Yeah I don’t think PD throws away the majority of the ideas in the 2nd wave. It’s designed primarily to solve the anomallies of the 2nd wave. It will therefore resemble 2nd wave ideas and we can draw analogies. But I think it’s different in important ways. For one, I think it will probably help us be less confused about ideas like ‘feature’, ‘representation’, ‘circuit’, and so on.

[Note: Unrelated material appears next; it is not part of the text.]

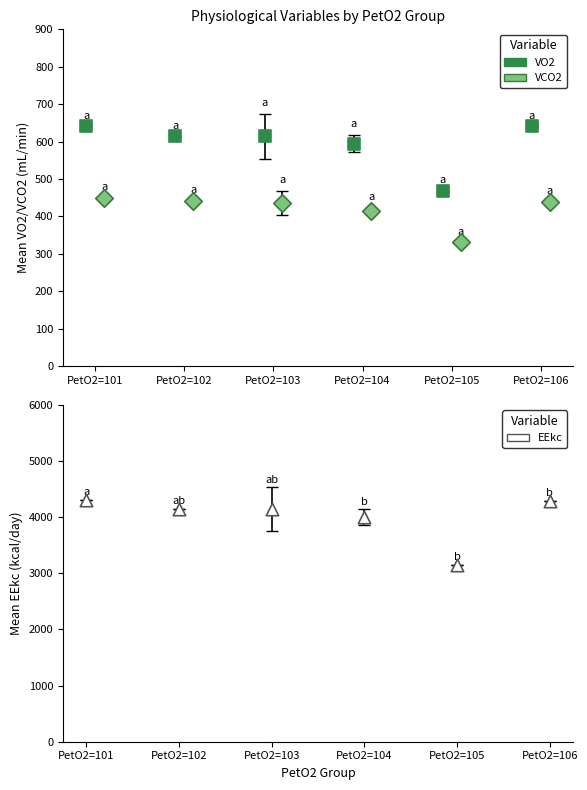

What are all the series names shown in the legend?

VO2, VCO2, EEkc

Yes this is fair. These are still fairly deep neural networks, though (if we count time as depth), and they’re examples of work that interprets ANNs on the lowest level using low-level analysis of weights and activations using e.g. dimensionality reduction and other methods mech interp folks might find familiar. But I agree it doesn’t usually get put in the bucket of ‘mech interp’ though ultimately the boundary is fairly arbitrary. As a separate point, it is surprising how little of the neuroscience community has actually jumped onto mechanistically understanding more interesting models like inception v2 or LLMs despite the similarity of methods and object of study, which is a testament to the early mech interp pioneers since they saw a field where few others did.

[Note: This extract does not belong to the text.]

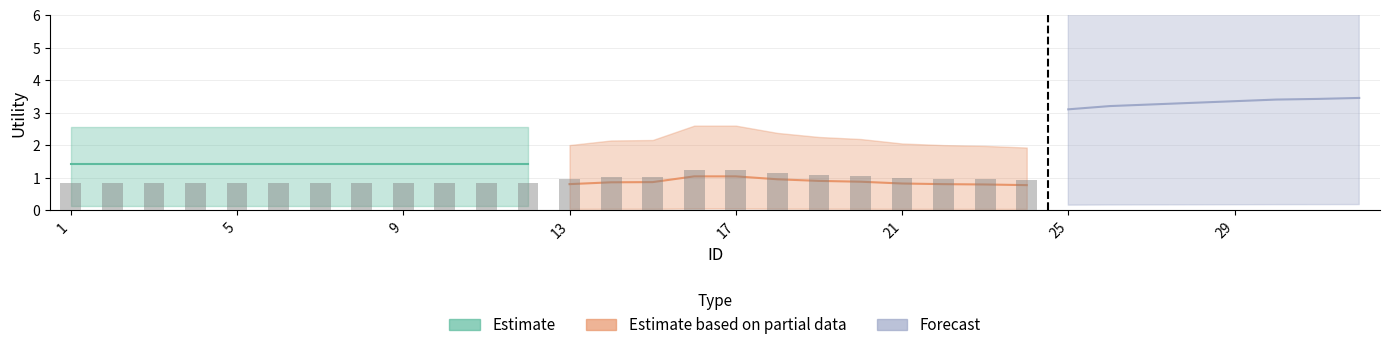

Between 6 and 20, which is larger?

6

I’m not actually sure if this is very action-relevant. I think in the past I might have said “mech interp practitioners should be more familiar with computational neuroscience/connectionism”, since I think this might have save the mech interp community some time. But I don’t think it would have saved a huge amount of time, and I think the mech interp has largely surpassed comp neuro as a source of interesting and relevant ideas. I think it’s mostly useful as an exercise in situating mech interp ideas within the broader set of ideas of an eminently related field (comp neuro/connectionism). But I’ll stress that many in the field see mech interp as better contextualized by other sets of broader ideas (e.g. as a subfield of interpretability/ML), and when viewing mech interp in light of those ideas, it might better be thought of as pre-paradigmatic. I think that’s a completely compatible but different perspective from the one I tend to take, and just emphasizes the subjectiveness of the whole question of whether the field is paradigmatic or not.
This all sounds very reasonable to me! Thanks for the response. I agree that we are likely quite aligned about a lot of these issues.